==== BLOCCO DI TESTO ====

Ci sono luoghi che contano molto. Quanto le persone che vorresti sempre con te, e certe volte di più. Te ne accorgi col tempo, a distanza. A cose fatte. Abbiamo tutti la nostra prima memoria teatrale. La mia risale ai primissimi anni ottanta e mi riporta a Cosenza, al Teatro dell’Acquario…..

Di quel posto mi piaceva l’atmosfera confidente e alternativa, l’aria chiusa che sapeva di polvere, i rumori delle macchine di scena, il buio in cui ci si poteva calare a tutte le ore. La gente che ci trafficava, che stava intorno e dentro quel garage fuori mano, aveva qualcosa di speciale; era attraente, libera, anticonformista. Recitavano, avevano storie strane, vivevano su un palcoscenico viaggiavano. L’Acquario aveva qualcosa che mi ricordava odore di circo e di santuario. Bastava quello per dargli l’alone improrogabile di un’urgenza: all’Acquario si doveva andare……”

INTERVISTA A MAURIZIO STAMMATI, direttore artistico del Festival e del Teatro Bertold Brecht.

Qual è la nascita, l’evoluzione e la specificità del Teatro Bertold Brecht?

La compagnia Bertold Brecht nasce nel 1974 sull’onda di un’esigenza giovanile di quegli anni che prende per modello un certo tipo di teatro: Il Teatro Terzo di Eugenio Barba, guardando all’Odin Theatre e al Potlach e prediligendo il teatro di strada e il teatro fisico.

====

- **ISTRUZIONI**:
Rispondi a queste domande usando il blocco di testo qui sopra:
(a) In quale città si trova il Teatro dell'Acquario?
(b) In che anno nasce la compagnia Bertold Brecht?
(c) A quale modello guarda la compagnia Bertold Brecht alla sua nascita?

==== DATI FORNITI ====

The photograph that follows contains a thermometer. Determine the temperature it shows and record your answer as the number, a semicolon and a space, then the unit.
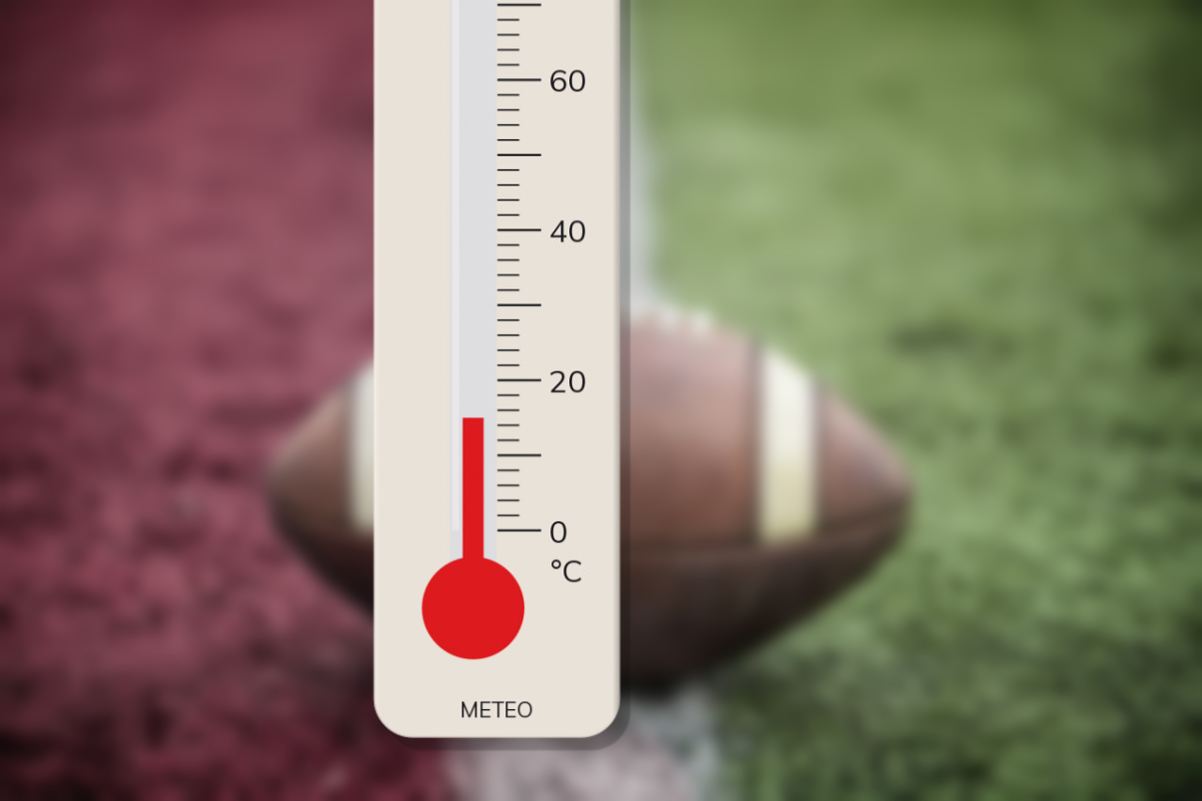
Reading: 15; °C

====

- **SOLUZIONE**:
(a) A Cosenza.
(b) Nel 1974.
(c) Al Teatro Terzo di Eugenio Barba.